They say in the moments of sadness and hardship you find out what you really love...or believe in. I am still in the rut of being jobless and wondering what I am doing with my life. There have been extreme ups and downs in the past few weeks. But I am still learning what a relationship and love for the Lord really consists of.
A passage of scripture that has so much meaning to me lately is Deuteronomy 6. "Listen, O Israel! The Lord is our God, the Lord alone. And you must love the Lord your God with all your heart, all your soul, and all your strength. And you must commit yourselves wholeheartedly to these commands that I am giving you today. Repeat them again and again to your children. Talk about them when you are at home and when you are on the road, when you are going to bed and when you are getting up. Tie them to your hands and wear them on your foreheads as reminders. Write them on the doorposts of your house and on your gates."
One of the first commands mentioned in the passage is to NOT worship other gods...or make idols. When I really take a look at my life I have many idols. My brain is flooded with thoughts of how to make myself "better", jobs I would love to have, and the constant stress and pressure of never measuring up. My idols point back to the brokenness of my heart...and the lack of trust that God will do what His word says. The verses in Deuteronomy let me know that a part of my daily routine should be reminding myself of the gospel and God's promises. The goodness in His word always rests my heart...even if it doesn't fix a problem right away. I know my hardest days are when I am not listening to or thanking God for His love and provision. In this passage it also says "And the Lord our God commanded us to obey all these decrees and to fear him so he can continue to bless us and preserve our lives, as he has done to this day. For we will be counted righteous when we obey all the commands the Lord our God has given us." The Lord promises that obeying Him will lead to blessings and provision. This does not mean I will get everything I ask for...but He has taken care of His children correctly for years. Why do I expect that He doesn't know how to provide for His children He created and designed?
God has been telling me to surrender my fears and idols to Him. Of course this is terrifying. For some reason I like to try and hide my insecurities from the Lord. When in reality I should be inviting Him into those broken parts of my life. When I accepted Jesus as my savior He wanted and still wants to mend those wounds that hold me in fear and sadness.

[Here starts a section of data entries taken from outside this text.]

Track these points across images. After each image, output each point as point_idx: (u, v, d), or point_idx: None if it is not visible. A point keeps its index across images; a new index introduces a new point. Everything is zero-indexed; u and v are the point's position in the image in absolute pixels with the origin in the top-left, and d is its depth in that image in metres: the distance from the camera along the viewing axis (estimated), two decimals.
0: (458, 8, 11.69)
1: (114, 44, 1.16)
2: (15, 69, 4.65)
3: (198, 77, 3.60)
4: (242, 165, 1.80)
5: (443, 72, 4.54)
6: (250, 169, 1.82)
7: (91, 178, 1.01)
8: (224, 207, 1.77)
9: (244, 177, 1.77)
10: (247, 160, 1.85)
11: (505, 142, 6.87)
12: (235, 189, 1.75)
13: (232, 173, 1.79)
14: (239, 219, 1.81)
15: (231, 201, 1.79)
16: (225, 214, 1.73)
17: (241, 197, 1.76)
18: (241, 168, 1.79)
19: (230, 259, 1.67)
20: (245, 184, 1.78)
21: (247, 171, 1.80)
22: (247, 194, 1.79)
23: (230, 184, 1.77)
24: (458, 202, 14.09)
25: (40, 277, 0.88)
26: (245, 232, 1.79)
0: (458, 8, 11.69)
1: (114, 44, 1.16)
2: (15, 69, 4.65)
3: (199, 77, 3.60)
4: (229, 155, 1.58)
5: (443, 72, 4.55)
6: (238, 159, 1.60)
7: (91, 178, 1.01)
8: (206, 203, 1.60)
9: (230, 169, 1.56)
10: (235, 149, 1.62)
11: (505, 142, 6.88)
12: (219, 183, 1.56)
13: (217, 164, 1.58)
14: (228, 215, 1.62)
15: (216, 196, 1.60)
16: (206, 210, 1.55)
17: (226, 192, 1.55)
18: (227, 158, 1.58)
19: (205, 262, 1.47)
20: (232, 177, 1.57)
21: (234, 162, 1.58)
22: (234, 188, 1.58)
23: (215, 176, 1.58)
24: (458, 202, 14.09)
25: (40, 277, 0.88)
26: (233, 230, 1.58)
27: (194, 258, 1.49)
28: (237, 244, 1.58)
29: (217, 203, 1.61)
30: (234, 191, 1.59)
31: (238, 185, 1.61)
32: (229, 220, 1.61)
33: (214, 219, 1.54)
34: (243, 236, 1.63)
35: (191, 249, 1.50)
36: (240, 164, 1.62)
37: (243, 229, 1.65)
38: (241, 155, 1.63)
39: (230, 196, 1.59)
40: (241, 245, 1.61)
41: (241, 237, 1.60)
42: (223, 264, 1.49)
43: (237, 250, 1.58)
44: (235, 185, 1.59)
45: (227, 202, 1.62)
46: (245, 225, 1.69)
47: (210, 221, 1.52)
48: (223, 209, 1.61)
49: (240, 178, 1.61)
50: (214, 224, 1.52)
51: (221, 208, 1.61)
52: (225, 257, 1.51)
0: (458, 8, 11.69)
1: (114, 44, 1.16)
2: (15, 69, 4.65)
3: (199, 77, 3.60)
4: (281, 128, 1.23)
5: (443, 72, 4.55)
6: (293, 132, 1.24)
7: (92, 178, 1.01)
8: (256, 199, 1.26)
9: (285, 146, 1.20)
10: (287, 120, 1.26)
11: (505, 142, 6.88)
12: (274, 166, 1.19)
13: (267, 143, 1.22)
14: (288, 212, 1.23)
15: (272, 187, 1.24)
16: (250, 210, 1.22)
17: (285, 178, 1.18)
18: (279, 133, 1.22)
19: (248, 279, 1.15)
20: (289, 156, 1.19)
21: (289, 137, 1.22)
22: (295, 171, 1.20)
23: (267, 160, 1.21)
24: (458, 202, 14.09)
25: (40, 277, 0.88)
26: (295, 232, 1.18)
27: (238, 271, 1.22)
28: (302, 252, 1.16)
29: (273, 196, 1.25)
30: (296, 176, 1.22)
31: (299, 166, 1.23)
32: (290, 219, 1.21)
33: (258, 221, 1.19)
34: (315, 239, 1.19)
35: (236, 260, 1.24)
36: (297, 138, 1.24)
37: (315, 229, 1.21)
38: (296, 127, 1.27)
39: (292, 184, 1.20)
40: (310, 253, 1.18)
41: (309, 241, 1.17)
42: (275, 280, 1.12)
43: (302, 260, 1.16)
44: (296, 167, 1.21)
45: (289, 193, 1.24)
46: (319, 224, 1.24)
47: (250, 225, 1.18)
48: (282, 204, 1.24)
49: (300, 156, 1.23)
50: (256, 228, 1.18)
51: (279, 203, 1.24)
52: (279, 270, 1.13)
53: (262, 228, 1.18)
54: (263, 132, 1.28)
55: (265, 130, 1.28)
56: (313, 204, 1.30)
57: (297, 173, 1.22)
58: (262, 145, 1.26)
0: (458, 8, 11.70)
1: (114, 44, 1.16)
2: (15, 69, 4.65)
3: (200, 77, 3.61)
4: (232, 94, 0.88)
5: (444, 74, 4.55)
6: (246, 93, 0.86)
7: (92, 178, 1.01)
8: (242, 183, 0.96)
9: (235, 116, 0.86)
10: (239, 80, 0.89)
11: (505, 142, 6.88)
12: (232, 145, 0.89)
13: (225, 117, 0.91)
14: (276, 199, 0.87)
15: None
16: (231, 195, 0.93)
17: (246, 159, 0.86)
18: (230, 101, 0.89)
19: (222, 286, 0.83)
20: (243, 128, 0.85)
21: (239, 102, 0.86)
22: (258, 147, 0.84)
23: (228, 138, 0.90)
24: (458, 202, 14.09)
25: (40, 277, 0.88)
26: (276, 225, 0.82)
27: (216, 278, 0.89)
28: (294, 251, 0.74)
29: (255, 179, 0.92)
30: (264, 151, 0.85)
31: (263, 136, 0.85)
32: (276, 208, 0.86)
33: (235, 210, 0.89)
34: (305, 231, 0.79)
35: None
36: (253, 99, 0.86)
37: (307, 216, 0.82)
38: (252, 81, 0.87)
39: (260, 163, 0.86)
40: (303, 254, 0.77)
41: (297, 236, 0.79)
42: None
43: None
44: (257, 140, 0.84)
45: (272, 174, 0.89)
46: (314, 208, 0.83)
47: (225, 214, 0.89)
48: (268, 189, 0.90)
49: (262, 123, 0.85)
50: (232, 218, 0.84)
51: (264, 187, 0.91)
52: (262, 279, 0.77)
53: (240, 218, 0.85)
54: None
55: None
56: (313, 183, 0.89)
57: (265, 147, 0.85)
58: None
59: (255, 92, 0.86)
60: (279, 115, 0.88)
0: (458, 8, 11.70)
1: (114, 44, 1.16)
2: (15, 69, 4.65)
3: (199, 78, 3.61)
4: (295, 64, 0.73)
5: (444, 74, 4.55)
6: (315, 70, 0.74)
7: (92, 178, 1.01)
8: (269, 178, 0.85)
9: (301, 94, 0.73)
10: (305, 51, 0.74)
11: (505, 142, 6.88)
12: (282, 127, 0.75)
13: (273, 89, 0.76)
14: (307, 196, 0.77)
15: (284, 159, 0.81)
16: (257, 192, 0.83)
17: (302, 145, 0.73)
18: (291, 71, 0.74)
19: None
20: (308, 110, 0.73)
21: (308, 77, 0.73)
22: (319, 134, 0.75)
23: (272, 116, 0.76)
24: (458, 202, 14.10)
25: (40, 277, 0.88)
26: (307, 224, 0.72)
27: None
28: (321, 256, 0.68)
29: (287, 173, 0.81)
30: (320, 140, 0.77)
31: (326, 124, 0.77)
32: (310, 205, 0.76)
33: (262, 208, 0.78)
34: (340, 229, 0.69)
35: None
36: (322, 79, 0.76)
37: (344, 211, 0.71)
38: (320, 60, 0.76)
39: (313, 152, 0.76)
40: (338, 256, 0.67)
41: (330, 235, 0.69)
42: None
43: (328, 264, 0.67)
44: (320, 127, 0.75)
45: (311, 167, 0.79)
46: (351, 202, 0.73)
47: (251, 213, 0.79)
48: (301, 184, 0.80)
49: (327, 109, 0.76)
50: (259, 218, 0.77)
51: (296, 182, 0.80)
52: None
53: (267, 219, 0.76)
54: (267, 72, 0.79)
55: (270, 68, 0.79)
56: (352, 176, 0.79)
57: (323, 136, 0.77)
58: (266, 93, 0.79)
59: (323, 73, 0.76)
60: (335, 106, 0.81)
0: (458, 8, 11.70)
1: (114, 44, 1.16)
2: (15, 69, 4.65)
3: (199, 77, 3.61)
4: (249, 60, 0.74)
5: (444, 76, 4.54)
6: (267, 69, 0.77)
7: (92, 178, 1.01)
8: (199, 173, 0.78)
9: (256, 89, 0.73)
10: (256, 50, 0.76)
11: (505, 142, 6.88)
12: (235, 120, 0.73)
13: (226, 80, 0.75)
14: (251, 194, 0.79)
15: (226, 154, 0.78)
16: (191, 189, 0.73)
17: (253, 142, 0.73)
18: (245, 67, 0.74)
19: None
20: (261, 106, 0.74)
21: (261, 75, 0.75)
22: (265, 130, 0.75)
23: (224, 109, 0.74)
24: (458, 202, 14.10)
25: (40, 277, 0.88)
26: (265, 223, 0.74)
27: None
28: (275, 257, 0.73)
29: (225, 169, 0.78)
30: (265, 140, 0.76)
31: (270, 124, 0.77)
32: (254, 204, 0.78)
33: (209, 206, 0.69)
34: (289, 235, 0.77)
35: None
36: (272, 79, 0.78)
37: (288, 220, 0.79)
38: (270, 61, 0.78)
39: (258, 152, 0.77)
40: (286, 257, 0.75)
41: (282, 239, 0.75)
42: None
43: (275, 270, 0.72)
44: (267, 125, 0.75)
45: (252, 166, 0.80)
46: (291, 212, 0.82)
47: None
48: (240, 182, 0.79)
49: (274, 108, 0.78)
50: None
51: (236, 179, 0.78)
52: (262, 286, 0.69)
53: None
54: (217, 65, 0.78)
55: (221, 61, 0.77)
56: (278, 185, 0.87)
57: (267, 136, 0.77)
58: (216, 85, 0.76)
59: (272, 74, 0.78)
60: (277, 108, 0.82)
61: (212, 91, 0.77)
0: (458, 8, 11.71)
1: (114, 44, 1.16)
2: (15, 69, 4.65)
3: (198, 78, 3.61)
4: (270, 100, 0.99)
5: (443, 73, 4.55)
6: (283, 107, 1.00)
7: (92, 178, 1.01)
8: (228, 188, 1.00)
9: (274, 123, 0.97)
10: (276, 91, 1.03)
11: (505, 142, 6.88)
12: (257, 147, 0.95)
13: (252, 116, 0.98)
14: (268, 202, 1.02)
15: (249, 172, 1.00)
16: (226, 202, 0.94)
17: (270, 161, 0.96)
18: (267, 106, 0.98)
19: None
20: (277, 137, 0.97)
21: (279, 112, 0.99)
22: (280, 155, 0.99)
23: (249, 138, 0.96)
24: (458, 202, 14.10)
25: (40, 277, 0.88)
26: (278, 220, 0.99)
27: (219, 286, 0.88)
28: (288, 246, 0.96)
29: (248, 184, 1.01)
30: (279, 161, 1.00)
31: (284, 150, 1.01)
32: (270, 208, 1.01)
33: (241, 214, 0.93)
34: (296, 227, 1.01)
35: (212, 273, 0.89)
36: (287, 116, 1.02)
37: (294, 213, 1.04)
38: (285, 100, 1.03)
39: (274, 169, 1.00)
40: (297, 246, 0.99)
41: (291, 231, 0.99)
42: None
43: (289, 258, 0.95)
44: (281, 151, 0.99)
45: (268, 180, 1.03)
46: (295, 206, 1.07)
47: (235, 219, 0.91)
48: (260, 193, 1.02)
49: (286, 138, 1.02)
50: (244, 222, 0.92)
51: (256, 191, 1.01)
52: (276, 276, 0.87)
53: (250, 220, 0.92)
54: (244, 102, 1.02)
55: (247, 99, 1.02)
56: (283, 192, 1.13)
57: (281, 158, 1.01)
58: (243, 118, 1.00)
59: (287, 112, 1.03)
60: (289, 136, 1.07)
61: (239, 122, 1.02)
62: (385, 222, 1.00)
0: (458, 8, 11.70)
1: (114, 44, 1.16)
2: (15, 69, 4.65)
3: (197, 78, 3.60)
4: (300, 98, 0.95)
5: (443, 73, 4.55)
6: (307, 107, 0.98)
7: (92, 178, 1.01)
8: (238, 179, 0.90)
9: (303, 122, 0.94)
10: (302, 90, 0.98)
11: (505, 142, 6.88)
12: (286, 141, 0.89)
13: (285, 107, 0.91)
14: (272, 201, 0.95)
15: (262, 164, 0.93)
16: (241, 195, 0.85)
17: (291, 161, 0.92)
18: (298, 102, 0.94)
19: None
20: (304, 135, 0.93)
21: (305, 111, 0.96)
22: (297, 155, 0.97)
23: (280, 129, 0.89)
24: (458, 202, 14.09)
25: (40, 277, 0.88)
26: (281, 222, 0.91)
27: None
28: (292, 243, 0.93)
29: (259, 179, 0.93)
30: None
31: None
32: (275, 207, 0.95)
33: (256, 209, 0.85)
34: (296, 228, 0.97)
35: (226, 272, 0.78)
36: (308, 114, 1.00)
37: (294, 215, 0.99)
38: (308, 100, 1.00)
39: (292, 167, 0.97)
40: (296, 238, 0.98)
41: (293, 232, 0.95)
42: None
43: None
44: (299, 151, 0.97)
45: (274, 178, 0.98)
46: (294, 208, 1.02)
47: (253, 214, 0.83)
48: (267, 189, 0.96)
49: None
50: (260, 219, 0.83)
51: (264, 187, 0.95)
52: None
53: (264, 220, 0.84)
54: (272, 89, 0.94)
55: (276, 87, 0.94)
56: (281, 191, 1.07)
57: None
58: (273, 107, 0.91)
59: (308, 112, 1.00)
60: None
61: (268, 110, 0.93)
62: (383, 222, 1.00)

I just have to profess that I need help with the idols that distract me from knowing who I am. In our society surrendering means that you have given up, which is shameful...and that you were not worthy of winning. But when you surrender your life to the Lord He meets you with peace. Peace and rest from the worries of this world.
So here I am wrestling with the idol of money. Not because I want more so I can buy a pair of fancy boots, but I view it as a sense of security. I am worried,broke, and not looking forward to making this months upcoming payments. I am learning to lean on the Lord to provide..because as He cares for birds and flowers, He will give me the necessary needs to survive. I am a broken mess, and sometimes I really question what being a Christian means. I can tell you that being a Christian does not make life easier...but I cannot imagine life without a relationship with the Lord. Even though life is hard and sometimes I want to give up, the little glimpses of hope and love of Jesus make it worth it.